§ ВЫБРАННЫЙ ТЕКСТ
Аналогия с крыловской басней прихрамывает и в том смысле, что наш «слон» стоит где-то в стороне, но сам построен из «букашек».

Понравилось, что размышления Кричевского здорово дополняются примерами из оформительской практики. В разворотах старинных и современных книг видна любовь автора к собирательству предметов, связанных с делом всей жизни.

Теперь — «О шрифте» Владимира Фаворского.

Владимир Фаворский — это именитый советский шрифтовик, дизайнер-график, теоретик искусства. Книголюбам он известен как мастер линогравюры. Его работами украшены издания Пушкина, Шекспира, а также десятки других книг, журналов и сборников.

Книга состоит из трёх частей: пара предисловий от Максима Жукова и Юрия Герчука, сочинение самого Фаворского о шрифте, а также сборник его лучших работ.

В мире советского искусства Фаворский пользовался особым статусом — как Пастернак в мире советской литературы. Оставаясь в стороне от «генерального направления» (социалистического реализма), он вёл жизнь затворника, проживая в собственном доме на дальней окраине Москвы. В последние годы жизни он вообще не появлялся на публике: тяжелый недуг приковал его к постели. Он принимал посетителей, как нам говорили, изредка и избирательно. Одному из моих однокурсников посчастливилось повидать Мастера; после хаджа в Новогиреево, где в своём Красном доме жил Фаворский, степень его популярности на курсе зашкаливала.

Размышления Фаворского для меня оказались слишком круты — можно сломать свой молочный шрифтовой зуб. Зато работы мастера поразглядывал с удовольствием.

Мастер-класс Юрия Сапрыкина о городской журналистике

Побывал на мастер-классе Юрия Сапрыкина о городской журналистике. В десяти лекциях Юрий рассказывал о том, как появились современные медиа о Москве и других городах. На мастер-классе почти не было ничего о том, как писать. Зато было много о том, как писали другие, как думать о городе (и как думали другие). Мы говорили о Гиляровском и Памуке, вспоминали байки и истории, спорили и размышляли. На мой взгляд, получилось здорово. Юрий — отличный рассказчик, а мы старались быть благодарными слушателями.

Эти две недели меня здорово вдохновили, и познакомили с классными людьми. Во время мастер-класса я вёл небольшой конспект. Понимаю, что его будет трудно читать в отрыве от контекста, но выложу. Фоном для конспекта будут фотографии, которые я снимал во время нашей совместной прогулки по ВДНХ.

§ РАЗДЕЛ ДАННЫХ
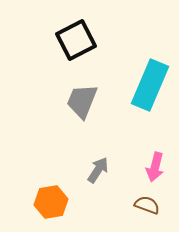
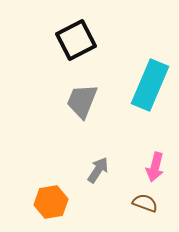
brown semicircle: moved 2 px left, 2 px up
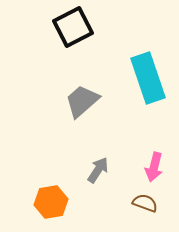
black square: moved 3 px left, 13 px up
cyan rectangle: moved 2 px left, 7 px up; rotated 42 degrees counterclockwise
gray trapezoid: rotated 27 degrees clockwise
pink arrow: moved 1 px left
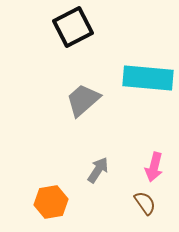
cyan rectangle: rotated 66 degrees counterclockwise
gray trapezoid: moved 1 px right, 1 px up
brown semicircle: rotated 35 degrees clockwise
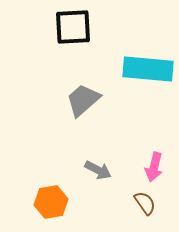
black square: rotated 24 degrees clockwise
cyan rectangle: moved 9 px up
gray arrow: rotated 84 degrees clockwise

§ ЗАДАНИЕ
Продолжите текст о книгах по шрифту и мастер-классе Юрия Сапрыкина, начав сразу после его последнего предложения.

§ ОТВЕТ
  • Городская журналистика стала очень предсказуемой. Всему можно научиться за пятнадцать минут. Это можно сделать самим в сети. Городское издание в Москве сейчас — это либо рассказ о том, как хорош Собянин (вспомните страницу логина в метро), либо издание о том, что где что можно съесть, купить, снять или сходить. Еще есть издания о позитивных изменениях в Москве (например, «Афиша»). Есть издания о городе как архитектурных явлениях, есть оппозиционные издания о божественного цвета бордюрах и заборах. Но все эти подходы очень ограничены и предсказуемы.
  • Гиляровский — это предтеча городской журналистики. Однако он творил скорее криминальную хронику, был сам себе отделом происшествий.
  • Гиляровский вёл себя не как историк, а как зоолог. Он ловил разные городские биологические виды, вытаскивал их «на камеру» и умилялся им. Ему были интересны социальные типы людей: «Нравы, повадки, ореол обитания и классификация видов». С таким восторгом зоолог Дроздов рассматривает ядовитую змею.
  • Трудно представить талант общительности Гиляровского в наше время, где пик общения приходится на фейсбучный чат.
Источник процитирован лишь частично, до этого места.